Listed records:
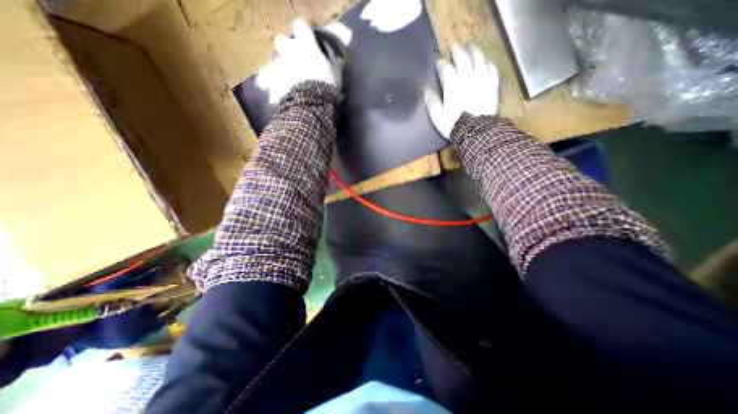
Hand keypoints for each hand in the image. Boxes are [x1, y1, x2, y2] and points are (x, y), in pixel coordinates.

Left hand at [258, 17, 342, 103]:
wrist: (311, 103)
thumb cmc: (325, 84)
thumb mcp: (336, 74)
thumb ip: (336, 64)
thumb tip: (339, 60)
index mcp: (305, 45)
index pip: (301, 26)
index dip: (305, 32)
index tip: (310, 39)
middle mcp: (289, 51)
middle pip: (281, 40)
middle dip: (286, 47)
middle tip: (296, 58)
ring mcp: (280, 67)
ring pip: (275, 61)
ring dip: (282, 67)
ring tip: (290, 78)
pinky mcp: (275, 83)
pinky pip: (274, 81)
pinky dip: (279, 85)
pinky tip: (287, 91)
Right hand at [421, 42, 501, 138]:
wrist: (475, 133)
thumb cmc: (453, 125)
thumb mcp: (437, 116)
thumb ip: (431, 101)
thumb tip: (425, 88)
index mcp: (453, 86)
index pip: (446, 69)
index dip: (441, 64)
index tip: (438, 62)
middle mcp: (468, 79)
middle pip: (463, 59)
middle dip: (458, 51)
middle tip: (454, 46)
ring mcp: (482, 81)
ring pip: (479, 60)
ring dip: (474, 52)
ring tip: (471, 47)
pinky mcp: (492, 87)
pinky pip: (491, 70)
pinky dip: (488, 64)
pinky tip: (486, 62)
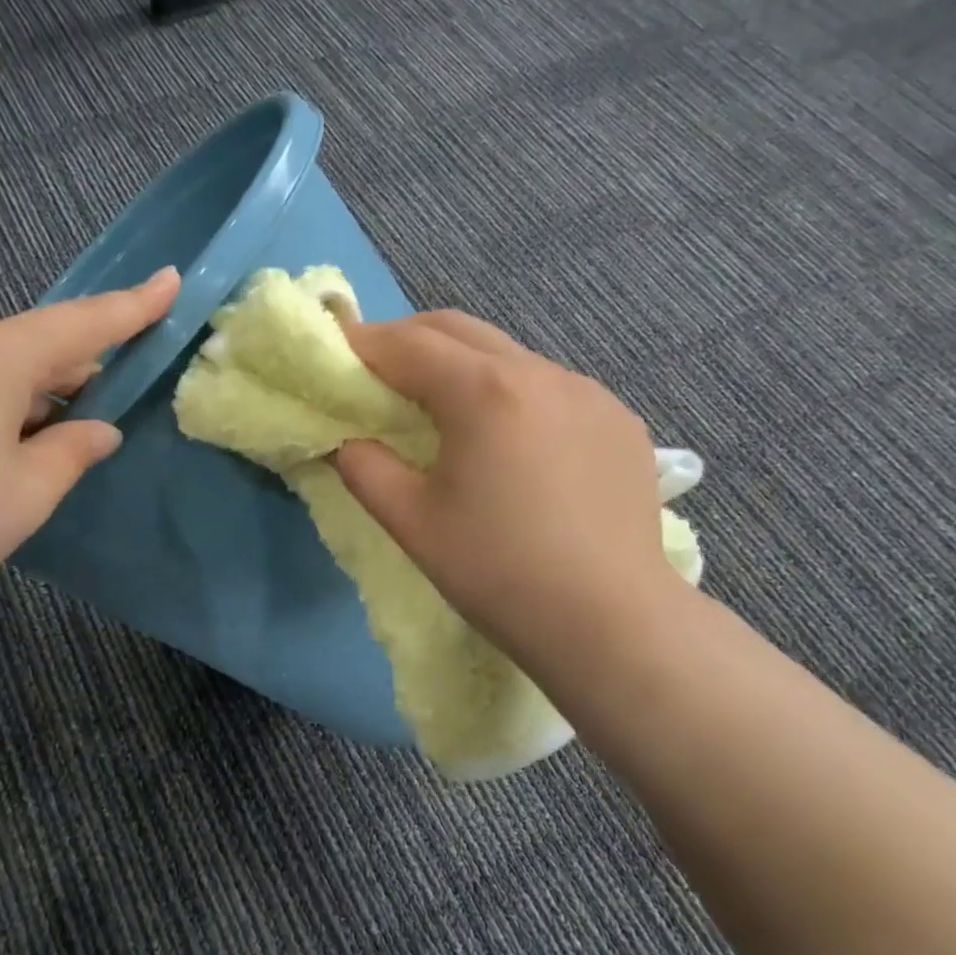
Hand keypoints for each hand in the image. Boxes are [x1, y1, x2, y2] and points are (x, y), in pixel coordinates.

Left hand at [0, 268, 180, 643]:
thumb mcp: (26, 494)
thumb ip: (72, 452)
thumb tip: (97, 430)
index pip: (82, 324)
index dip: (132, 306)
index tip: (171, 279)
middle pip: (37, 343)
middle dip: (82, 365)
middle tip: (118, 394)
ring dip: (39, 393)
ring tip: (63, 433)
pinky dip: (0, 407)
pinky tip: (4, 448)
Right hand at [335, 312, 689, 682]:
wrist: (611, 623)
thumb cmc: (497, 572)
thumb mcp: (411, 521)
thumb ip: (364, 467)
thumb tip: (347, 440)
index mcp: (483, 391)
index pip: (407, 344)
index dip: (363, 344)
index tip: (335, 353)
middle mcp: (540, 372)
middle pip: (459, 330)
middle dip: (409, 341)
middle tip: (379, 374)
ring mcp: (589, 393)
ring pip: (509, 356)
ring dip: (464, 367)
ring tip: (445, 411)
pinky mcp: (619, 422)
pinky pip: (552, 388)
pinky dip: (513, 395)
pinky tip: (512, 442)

---

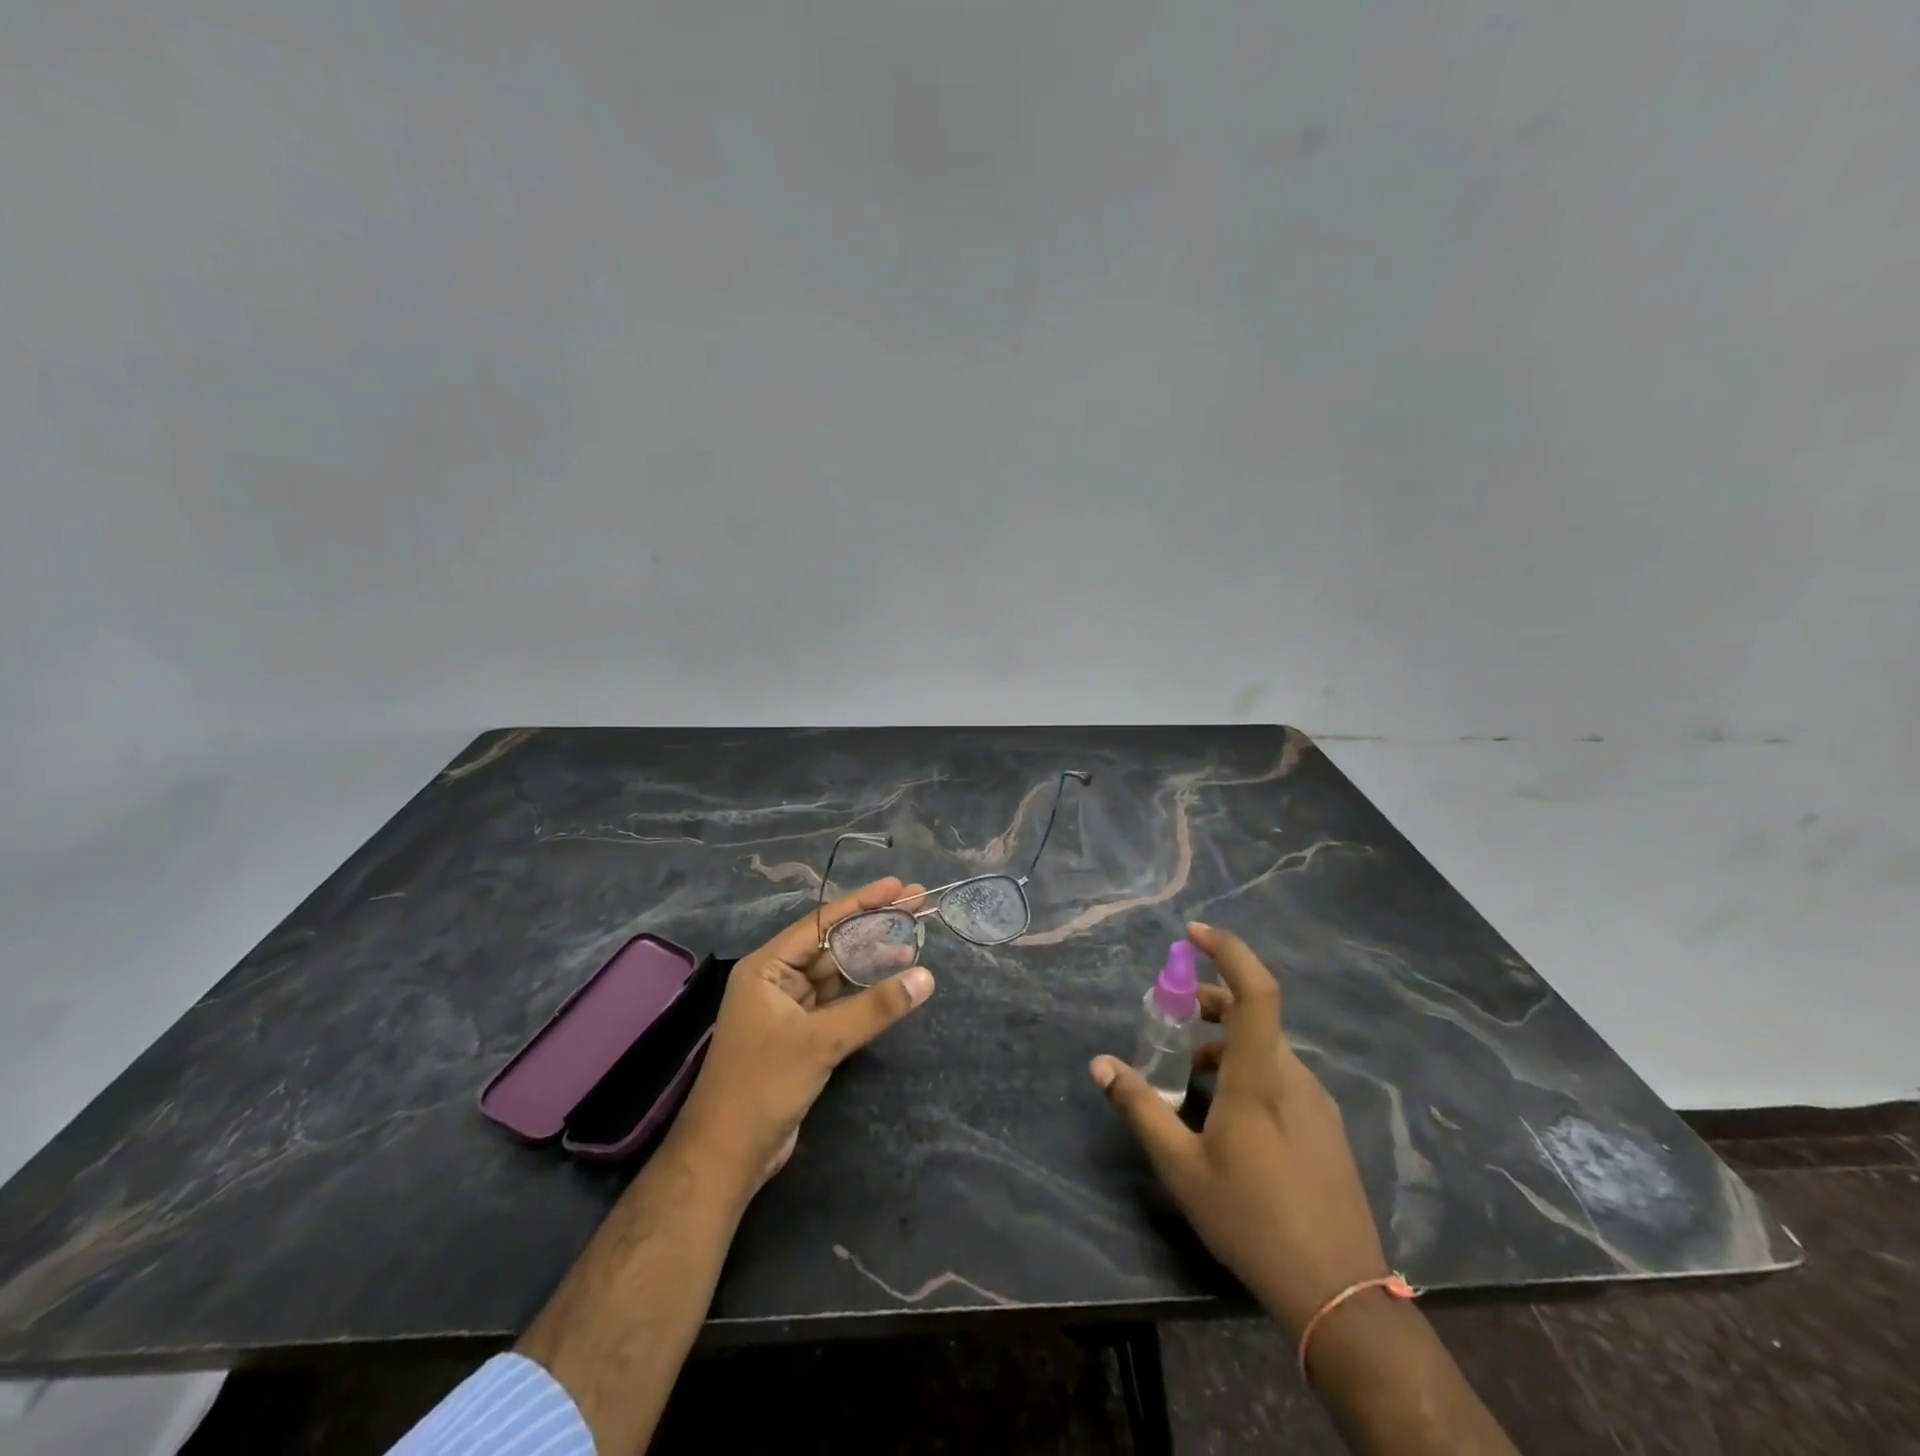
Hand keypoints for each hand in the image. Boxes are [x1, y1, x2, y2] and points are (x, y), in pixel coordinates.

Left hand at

Required work: Taking the records above, retype every line from the one with "ring tip: (63, 433)" down to the one with "pinky tip: (512, 442)", exactly and with nothing else.

Reply:
ring tip: (63, 433)
pinky dip: (0, 407)
pinky tip: (4, 448)
Right hand at [335, 312, 689, 682]:
wrist: (611, 623)
thumb cmc: (497, 572)
thumb mcp: (411, 521)
thumb ip: (364, 467)
thumb tip: (347, 440)
index mcp: (483, 391)
index pip: (407, 344)
index dip: (363, 344)
index tip: (335, 353)
middle mcp: (540, 372)
middle pip: (459, 330)
middle dip: (409, 341)
middle tip: (379, 374)
ring mcp: (589, 393)
ring pip: (509, 356)
ring dip: (464, 367)
ring tip: (445, 411)
pinky mcp: (619, 422)
pinky pip: (552, 388)
pinky dip: (513, 395)
pinky tip: (512, 442)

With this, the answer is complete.